The One I Left Behind by Jennifer McMahon


The One I Left Behind

By: Jennifer McMahon
Published date: January 2013

Overall Rating: 3 out of 5

What is it about the winter holiday season that makes me want to escape in a murder mystery? Could it be a little escapist fantasy caused by visiting relatives? (Spoiler: It’s 100% the visiting relatives.) In any case, I found myself looking for a good story of murder and mayhem earlier this month, and stumbled across Jennifer McMahon almost completely by accident. I’m really glad that I did!

The One I Left Behind is the story of a Reggie, a woman who finds herself looking back on her childhood when her mother suddenly and unexpectedly reappears in her life after more than twenty years. When Reggie was a teenager, her mother, Vera, was the final target of a serial killer stalking women of their small town. After Vera’s hand was delivered to the police station, she was presumed dead and the serial killer finally went dormant. With her reappearance, Reggie finds herself investigating the original crime and suspecting those closest to her of terrible crimes.

McMahon sets up this book fantastically, simultaneously laying out the events of the summer Vera first went missing (in 1985) and the events of the current day. She is so skilled in slowly letting information seep through in both timelines that I was taken completely by surprise by some of the twists of the story. At the same time, since both stories are filtered through Reggie’s eyes, we are given a glimpse at how a story can be shaped by its teller (and also how Reggie herself grows up clearly changed by the trauma of her youth). The storytelling in this book is consistently gripping, but it does have some faults.

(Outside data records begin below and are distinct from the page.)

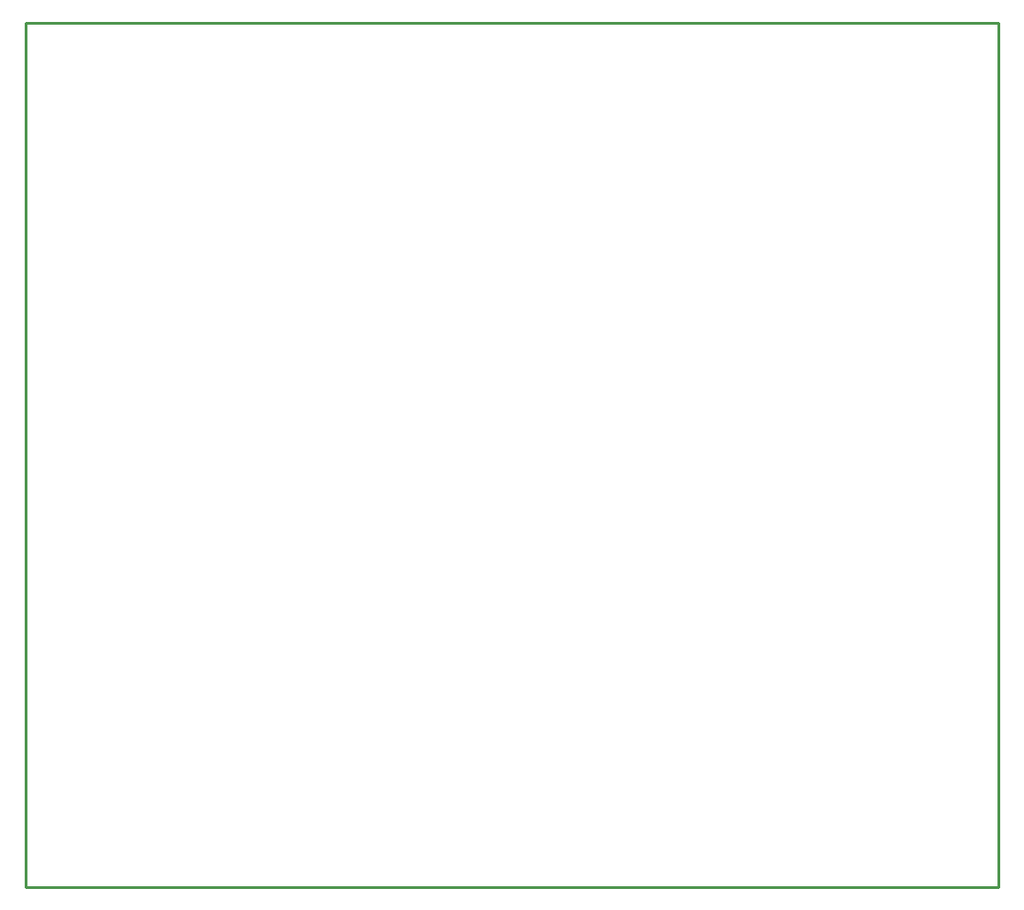
<source format=gbr>
G04 EAGLE Gerber RS-274X export*
G75*
%MOMM*%
%FSLAX34Y34*%
%LPD*%
%IN*%
%IPPOS*%
%AMOC8*
5,1,8,0,0,1.08239X$1,22.5*%
G01*
%ADD10C,0.254000*%


D10*
X0Y0D02*
X900000Y0D01*
X900000Y800000D01*
X0Y800000D01*
X0Y0D01*
M02*

</source>
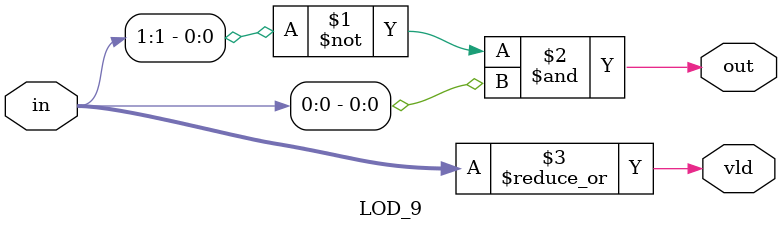
<source format=v>
module LOD_N(	// /tmp/tmp.2xfedqnA0c/16008_Posit-HDL-Arithmetic_Posit_to_Floating-Point_Convertor_LOD_N.cleaned.mlir:2:3
  input  [63:0] in,	// /tmp/tmp.2xfedqnA0c/16008_Posit-HDL-Arithmetic_Posit_to_Floating-Point_Convertor_LOD_N.cleaned.mlir:2:23
  output [5:0]  out	// /tmp/tmp.2xfedqnA0c/16008_Posit-HDL-Arithmetic_Posit_to_Floating-Point_Convertor_LOD_N.cleaned.mlir:2:38
);

  LOD l1 (	// /tmp/tmp.2xfedqnA0c/16008_Posit-HDL-Arithmetic_Posit_to_Floating-Point_Convertor_LOD_N.cleaned.mlir:3:24
    .in  (in),
    .out (out),
    .vld (/* unused */)
  );	// /tmp/tmp.2xfedqnA0c/16008_Posit-HDL-Arithmetic_Posit_to_Floating-Point_Convertor_LOD_N.cleaned.mlir:3:24
endmodule

module LOD(	// /tmp/tmp.2xfedqnA0c/16008_Posit-HDL-Arithmetic_Posit_to_Floating-Point_Convertor_LOD_N.cleaned.mlir:6:3
  input  [63:0] in,	// /tmp/tmp.2xfedqnA0c/16008_Posit-HDL-Arithmetic_Posit_to_Floating-Point_Convertor_LOD_N.cleaned.mlir:6:29
  output [5:0]  out,	// /tmp/tmp.2xfedqnA0c/16008_Posit-HDL-Arithmetic_Posit_to_Floating-Point_Convertor_LOD_N.cleaned.mlir:6:44
  output        vld	// /tmp/tmp.2xfedqnA0c/16008_Posit-HDL-Arithmetic_Posit_to_Floating-Point_Convertor_LOD_N.cleaned.mlir:6:58
);

  wire [4:0] _h_out;	// /tmp/tmp.2xfedqnA0c/16008_Posit-HDL-Arithmetic_Posit_to_Floating-Point_Convertor_LOD_N.cleaned.mlir:15:22
  wire       _h_vld;	// /tmp/tmp.2xfedqnA0c/16008_Posit-HDL-Arithmetic_Posit_to_Floating-Point_Convertor_LOD_N.cleaned.mlir:15:22
  wire [4:0] _l_out;	// /tmp/tmp.2xfedqnA0c/16008_Posit-HDL-Arithmetic_Posit_to_Floating-Point_Convertor_LOD_N.cleaned.mlir:14:22
  wire       _l_vld;	// /tmp/tmp.2xfedqnA0c/16008_Posit-HDL-Arithmetic_Posit_to_Floating-Point_Convertor_LOD_N.cleaned.mlir:14:22
  LOD_1 l (	// /tmp/tmp.2xfedqnA0c/16008_Posit-HDL-Arithmetic_Posit_to_Floating-Point_Convertor_LOD_N.cleaned.mlir:14:22
    .in  (in[31:0]),	// /tmp/tmp.2xfedqnA0c/16008_Posit-HDL-Arithmetic_Posit_to_Floating-Point_Convertor_LOD_N.cleaned.mlir:8:10
    .out (_l_out),
    .vld (_l_vld)
  );	// /tmp/tmp.2xfedqnA0c/16008_Posit-HDL-Arithmetic_Posit_to_Floating-Point_Convertor_LOD_N.cleaned.mlir:14:22
  LOD_1 h (	// /tmp/tmp.2xfedqnA0c/16008_Posit-HDL-Arithmetic_Posit_to_Floating-Point_Convertor_LOD_N.cleaned.mlir:15:22
    .in  (in[63:32]),	// /tmp/tmp.2xfedqnA0c/16008_Posit-HDL-Arithmetic_Posit_to_Floating-Point_Convertor_LOD_N.cleaned.mlir:9:10
    .out (_h_out),
    .vld (_h_vld)
  );	// /tmp/tmp.2xfedqnA0c/16008_Posit-HDL-Arithmetic_Posit_to_Floating-Point_Convertor_LOD_N.cleaned.mlir:15:22
  assign out = _h_vld ? {1'h0, _h_out} : {_l_vld, _l_out};	// /tmp/tmp.2xfedqnA0c/16008_Posit-HDL-Arithmetic_Posit_to_Floating-Point_Convertor_LOD_N.cleaned.mlir:7:14, :11:10, :12:10, :13:10, :14:22, :15:22, :16:5
  assign vld = _l_vld | _h_vld;	// /tmp/tmp.2xfedqnA0c/16008_Posit-HDL-Arithmetic_Posit_to_Floating-Point_Convertor_LOD_N.cleaned.mlir:10:10, :14:22, :15:22, :16:5
endmodule

module LOD_1(	// /tmp/tmp.2xfedqnA0c/16008_Posit-HDL-Arithmetic_Posit_to_Floating-Point_Convertor_LOD_N.cleaned.mlir:18:3
  input  [31:0] in,	// /tmp/tmp.2xfedqnA0c/16008_Posit-HDL-Arithmetic_Posit_to_Floating-Point_Convertor_LOD_N.cleaned.mlir:18:31
  output [4:0]  out,	// /tmp/tmp.2xfedqnA0c/16008_Posit-HDL-Arithmetic_Posit_to_Floating-Point_Convertor_LOD_N.cleaned.mlir:18:46
  output        vld	// /tmp/tmp.2xfedqnA0c/16008_Posit-HDL-Arithmetic_Posit_to_Floating-Point_Convertor_LOD_N.cleaned.mlir:18:60
);

  wire [3:0] _h_out;	// /tmp/tmp.2xfedqnA0c/16008_Posit-HDL-Arithmetic_Posit_to_Floating-Point_Convertor_LOD_N.cleaned.mlir:27:22
  wire       _h_vld;	// /tmp/tmp.2xfedqnA0c/16008_Posit-HDL-Arithmetic_Posit_to_Floating-Point_Convertor_LOD_N.cleaned.mlir:27:22
  wire [3:0] _l_out;	// /tmp/tmp.2xfedqnA0c/16008_Posit-HDL-Arithmetic_Posit_to_Floating-Point_Convertor_LOD_N.cleaned.mlir:26:22
  wire       _l_vld;	// /tmp/tmp.2xfedqnA0c/16008_Posit-HDL-Arithmetic_Posit_to_Floating-Point_Convertor_LOD_N.cleaned.mlir:26:22
  LOD_3 l (	// /tmp/tmp.2xfedqnA0c/16008_Posit-HDL-Arithmetic_Posit_to_Floating-Point_Convertor_LOD_N.cleaned.mlir:26:22
    .in  (in[15:0]),	// /tmp/tmp.2xfedqnA0c/16008_Posit-HDL-Arithmetic_Posit_to_Floating-Point_Convertor_LOD_N.cleaned.mlir:20:10
    .out (_l_out),
    .vld (_l_vld)
  );	// /tmp/tmp.2xfedqnA0c/16008_Posit-HDL-Arithmetic_Posit_to_Floating-Point_Convertor_LOD_N.cleaned.mlir:26:22
  LOD_3 h (	// /tmp/tmp.2xfedqnA0c/16008_Posit-HDL-Arithmetic_Posit_to_Floating-Point_Convertor_LOD_N.cleaned.mlir:27:22
    .in  (in[31:16]),	// /tmp/tmp.2xfedqnA0c/16008_Posit-HDL-Arithmetic_Posit_to_Floating-Point_Convertor_LOD_N.cleaned.mlir:21:10
    .out (_h_out),
    .vld (_h_vld)
  );	// /tmp/tmp.2xfedqnA0c/16008_Posit-HDL-Arithmetic_Posit_to_Floating-Point_Convertor_LOD_N.cleaned.mlir:27:22
  assign out = _h_vld ? {1'h0, _h_out} : {_l_vld, _l_out};	// /tmp/tmp.2xfedqnA0c/16008_Posit-HDL-Arithmetic_Posit_to_Floating-Point_Convertor_LOD_N.cleaned.mlir:19:14, :23:10, :24:10, :25:10, :26:22, :27:22, :28:5
  assign vld = _l_vld | _h_vld;	// /tmp/tmp.2xfedqnA0c/16008_Posit-HDL-Arithmetic_Posit_to_Floating-Point_Convertor_LOD_N.cleaned.mlir:22:10, :26:22, :27:22, :28:5
endmodule

module LOD_3(	// /tmp/tmp.2xfedqnA0c/16008_Posit-HDL-Arithmetic_Posit_to_Floating-Point_Convertor_LOD_N.cleaned.mlir:30:3
  input  [15:0] in,	// /tmp/tmp.2xfedqnA0c/16008_Posit-HDL-Arithmetic_Posit_to_Floating-Point_Convertor_LOD_N.cleaned.mlir:30:31
  output [3:0]  out,	// /tmp/tmp.2xfedqnA0c/16008_Posit-HDL-Arithmetic_Posit_to_Floating-Point_Convertor_LOD_N.cleaned.mlir:30:46
  output        vld	// /tmp/tmp.2xfedqnA0c/16008_Posit-HDL-Arithmetic_Posit_to_Floating-Point_Convertor_LOD_N.cleaned.mlir:30:60
);

  wire [2:0] _h_out;	// /tmp/tmp.2xfedqnA0c/16008_Posit-HDL-Arithmetic_Posit_to_Floating-Point_Convertor_LOD_N.cleaned.mlir:39:22
  wire       _h_vld;	// /tmp/tmp.2xfedqnA0c/16008_Posit-HDL-Arithmetic_Posit_to_Floating-Point_Convertor_LOD_N.cleaned.mlir:39:22
  wire [2:0] _l_out;	// /tmp/tmp.2xfedqnA0c/16008_Posit-HDL-Arithmetic_Posit_to_Floating-Point_Convertor_LOD_N.cleaned.mlir:38:22
  wire       _l_vld;	// /tmp/tmp.2xfedqnA0c/16008_Posit-HDL-Arithmetic_Posit_to_Floating-Point_Convertor_LOD_N.cleaned.mlir:38:22
  LOD_5 l (	// /tmp/tmp.2xfedqnA0c/16008_Posit-HDL-Arithmetic_Posit_to_Floating-Point_Convertor_LOD_N.cleaned.mlir:38:22
    .in  (in[7:0]),	// /tmp/tmp.2xfedqnA0c/16008_Posit-HDL-Arithmetic_Posit_to_Floating-Point_Convertor_LOD_N.cleaned.mlir:32:10
    .out (_l_out),
    .vld (_l_vld)
  );	// /tmp/tmp.2xfedqnA0c/16008_Posit-HDL-Arithmetic_Posit_to_Floating-Point_Convertor_LOD_N.cleaned.mlir:38:22
  LOD_5 h (	// /tmp/tmp.2xfedqnA0c/16008_Posit-HDL-Arithmetic_Posit_to_Floating-Point_Convertor_LOD_N.cleaned.mlir:39:22
    .in  (in[15:8]),	// /tmp/tmp.2xfedqnA0c/16008_Posit-HDL-Arithmetic_Posit_to_Floating-Point_Convertor_LOD_N.cleaned.mlir:33:10
    .out (_h_out),
    .vld (_h_vld)
  );	// /tmp/tmp.2xfedqnA0c/16008_Posit-HDL-Arithmetic_Posit_to_Floating-Point_Convertor_LOD_N.cleaned.mlir:39:22
  assign out = _h_vld ? {1'h0, _h_out} : {_l_vld, _l_out};	// /tmp/tmp.2xfedqnA0c/16008_Posit-HDL-Arithmetic_Posit_to_Floating-Point_Convertor_LOD_N.cleaned.mlir:31:14, :35:10, :36:10, :37:10, :38:22, :39:22, :40:5
  assign vld = _l_vld | _h_vld;	// /tmp/tmp.2xfedqnA0c/16008_Posit-HDL-Arithmetic_Posit_to_Floating-Point_Convertor_LOD_N.cleaned.mlir:34:10, :38:22, :39:22, :40:5
endmodule

module LOD_5(	// /tmp/tmp.2xfedqnA0c/16008_Posit-HDL-Arithmetic_Posit_to_Floating-Point_Convertor_LOD_N.cleaned.mlir:42:3
  input  [7:0] in,	// /tmp/tmp.2xfedqnA0c/16008_Posit-HDL-Arithmetic_Posit_to_Floating-Point_Convertor_LOD_N.cleaned.mlir:42:31
  output [2:0] out,	// /tmp/tmp.2xfedqnA0c/16008_Posit-HDL-Arithmetic_Posit_to_Floating-Point_Convertor_LOD_N.cleaned.mlir:42:45
  output       vld	// /tmp/tmp.2xfedqnA0c/16008_Posit-HDL-Arithmetic_Posit_to_Floating-Point_Convertor_LOD_N.cleaned.mlir:42:59
);

  wire _h_out;	// /tmp/tmp.2xfedqnA0c/16008_Posit-HDL-Arithmetic_Posit_to_Floating-Point_Convertor_LOD_N.cleaned.mlir:63:26
  wire _h_vld;	// /tmp/tmp.2xfedqnA0c/16008_Posit-HDL-Arithmetic_Posit_to_Floating-Point_Convertor_LOD_N.cleaned.mlir:63:26
  wire _l_out;	// /tmp/tmp.2xfedqnA0c/16008_Posit-HDL-Arithmetic_Posit_to_Floating-Point_Convertor_LOD_N.cleaned.mlir:62:26
  wire _l_vld;	// /tmp/tmp.2xfedqnA0c/16008_Posit-HDL-Arithmetic_Posit_to_Floating-Point_Convertor_LOD_N.cleaned.mlir:62:26
  wire _h_out_0;	// /tmp/tmp.2xfedqnA0c/16008_Posit-HDL-Arithmetic_Posit_to_Floating-Point_Convertor_LOD_N.cleaned.mlir:61:22
  wire _h_vld_0;	// /tmp/tmp.2xfedqnA0c/16008_Posit-HDL-Arithmetic_Posit_to_Floating-Point_Convertor_LOD_N.cleaned.mlir:61:22
  wire _l_out_0;	// /tmp/tmp.2xfedqnA0c/16008_Posit-HDL-Arithmetic_Posit_to_Floating-Point_Convertor_LOD_N.cleaned.mlir:60:22
  wire _l_vld_0;	// /tmp/tmp.2xfedqnA0c/16008_Posit-HDL-Arithmetic_Posit_to_Floating-Point_Convertor_LOD_N.cleaned.mlir:60:22
  wire _GEN = _l_vld_0 | _h_vld_0;	// /tmp/tmp.2xfedqnA0c/16008_Posit-HDL-Arithmetic_Posit_to_Floating-Point_Convertor_LOD_N.cleaned.mlir:46:10, :60:22, :61:22
  wire _GEN_0 = _l_vld | _h_vld;	// /tmp/tmp.2xfedqnA0c/16008_Posit-HDL-Arithmetic_Posit_to_Floating-Point_Convertor_LOD_N.cleaned.mlir:52:10, :62:26, :63:26
  LOD_9 l (	// /tmp/tmp.2xfedqnA0c/16008_Posit-HDL-Arithmetic_Posit_to_Floating-Point_Convertor_LOD_N.cleaned.mlir:60:22
    .in  (in[1:0]),	// /tmp/tmp.2xfedqnA0c/16008_Posit-HDL-Arithmetic_Posit_to_Floating-Point_Convertor_LOD_N.cleaned.mlir:44:10
    .out (_l_out_0),
    .vld (_l_vld_0)
  );	// /tmp/tmp.2xfedqnA0c/16008_Posit-HDL-Arithmetic_Posit_to_Floating-Point_Convertor_LOD_N.cleaned.mlir:60:22
  LOD_9 h (	// /tmp/tmp.2xfedqnA0c/16008_Posit-HDL-Arithmetic_Posit_to_Floating-Point_Convertor_LOD_N.cleaned.mlir:61:22
    .in  (in[3:2]),	// /tmp/tmp.2xfedqnA0c/16008_Posit-HDL-Arithmetic_Posit_to_Floating-Point_Convertor_LOD_N.cleaned.mlir:45:10
    .out (_h_out_0),
    .vld (_h_vld_0)
  );	// /tmp/tmp.2xfedqnA0c/16008_Posit-HDL-Arithmetic_Posit_to_Floating-Point_Convertor_LOD_N.cleaned.mlir:61:22
  LOD_9 l_0 (	// /tmp/tmp.2xfedqnA0c/16008_Posit-HDL-Arithmetic_Posit_to_Floating-Point_Convertor_LOD_N.cleaned.mlir:62:26
    .in  (in[5:4]),	// /tmp/tmp.2xfedqnA0c/16008_Posit-HDL-Arithmetic_Posit_to_Floating-Point_Convertor_LOD_N.cleaned.mlir:50:10
    .out (_l_out),
    .vld (_l_vld)
  );	// /tmp/tmp.2xfedqnA0c/16008_Posit-HDL-Arithmetic_Posit_to_Floating-Point_Convertor_LOD_N.cleaned.mlir:62:26
  LOD_9 h_0 (	// /tmp/tmp.2xfedqnA0c/16008_Posit-HDL-Arithmetic_Posit_to_Floating-Point_Convertor_LOD_N.cleaned.mlir:63:26
    .in  (in[7:6]),	// /tmp/tmp.2xfedqnA0c/16008_Posit-HDL-Arithmetic_Posit_to_Floating-Point_Convertor_LOD_N.cleaned.mlir:51:10
    .out (_h_out),
    .vld (_h_vld)
  );	// /tmp/tmp.2xfedqnA0c/16008_Posit-HDL-Arithmetic_Posit_to_Floating-Point_Convertor_LOD_N.cleaned.mlir:63:26
  assign out =
    _GEN_0
      ? {1'h0, _h_vld ? {1'h0, _h_out} : {_l_vld, _l_out}}
      : {_GEN, _h_vld_0 ? {1'h0, _h_out_0} : {_l_vld_0, _l_out_0}};	// /tmp/tmp.2xfedqnA0c/16008_Posit-HDL-Arithmetic_Posit_to_Floating-Point_Convertor_LOD_N.cleaned.mlir:43:14, :46:10, :47:10, :48:10, :49:10, :52:10, :53:10, :54:11, :55:11, :57:11, :58:11, :59:11, :60:22, :61:22, :62:26, :63:26, :64:5
  assign vld = _GEN | _GEN_0;	// /tmp/tmp.2xfedqnA0c/16008_Posit-HDL-Arithmetic_Posit_to_Floating-Point_Convertor_LOD_N.cleaned.mlir:46:10, :52:10, :56:11, :64:5
endmodule

module LOD_9(	// /tmp/tmp.2xfedqnA0c/16008_Posit-HDL-Arithmetic_Posit_to_Floating-Point_Convertor_LOD_N.cleaned.mlir:66:3
  input  [1:0] in,	// /tmp/tmp.2xfedqnA0c/16008_Posit-HDL-Arithmetic_Posit_to_Floating-Point_Convertor_LOD_N.cleaned.mlir:66:31
  output       out,	// /tmp/tmp.2xfedqnA0c/16008_Posit-HDL-Arithmetic_Posit_to_Floating-Point_Convertor_LOD_N.cleaned.mlir:66:45
               vld	// /tmp/tmp.2xfedqnA0c/16008_Posit-HDL-Arithmetic_Posit_to_Floating-Point_Convertor_LOD_N.cleaned.mlir:66:59
);

  assign out = ~(in[1]) & in[0];	// /tmp/tmp.2xfedqnA0c/16008_Posit-HDL-Arithmetic_Posit_to_Floating-Point_Convertor_LOD_N.cleaned.mlir:70:10, :71:10, :72:10, :73:10, :74:5
  assign vld = |in;	// /tmp/tmp.2xfedqnA0c/16008_Posit-HDL-Arithmetic_Posit_to_Floating-Point_Convertor_LOD_N.cleaned.mlir:69:10, :74:5
endmodule


</source>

The biggest issue I found with this book was that there are a number of plot ideas that are introduced, but never really followed up one. A big one of these is Tara, a childhood friend of Reggie’s who reappears in her life with little explanation of what brought her there. Little explanation really at all for what happened to her in the 25 years since they’d last met, and since she ends up playing an important role in both timelines, this is a little confusing. It feels like McMahon needed a warm body in the present, so she’s hauled back in, but without an attention paid to how or why. Other loose plot points exist as well, and none are so bad as to really hurt the book substantially, but if fully realized could certainly have helped make it feel more cohesive.

Despite that, I still really enjoyed this book. Funny enough, it wasn’t at all what I was initially looking for. I wanted a completely pulpy, a little bit trashy, mystery to entertain me around the bustle of the holidays. This book, while very entertaining, is not at all that; the writing is surprisingly beautiful in places and much more literary than I had expected. In addition to the surface plot of a killer and his victims and how that killer might be found and brought to justice, the book covers so many universal ideas. There are investigations of relationships, whether romantic, familial, friendly, or unrequited, and how they shape us and our decisions (and even how those relationships that are long over can cause us to make bad decisions in our daily lives). There is a hard look at what homecoming means when “home” is a place that isn’t wholly positive. There is facing down horrible things you did when you were younger from a position of the older and wiser.

I recommend this book for anyone who wants a decent, meaty mystery (although perhaps not so much for those with matricidal fantasies brought on by holiday stress). The writing is fast-paced and interesting, and the overall plot is new and unexpected. She’s got a decent catalog of other works as well, so I’d love to hear any further recommendations!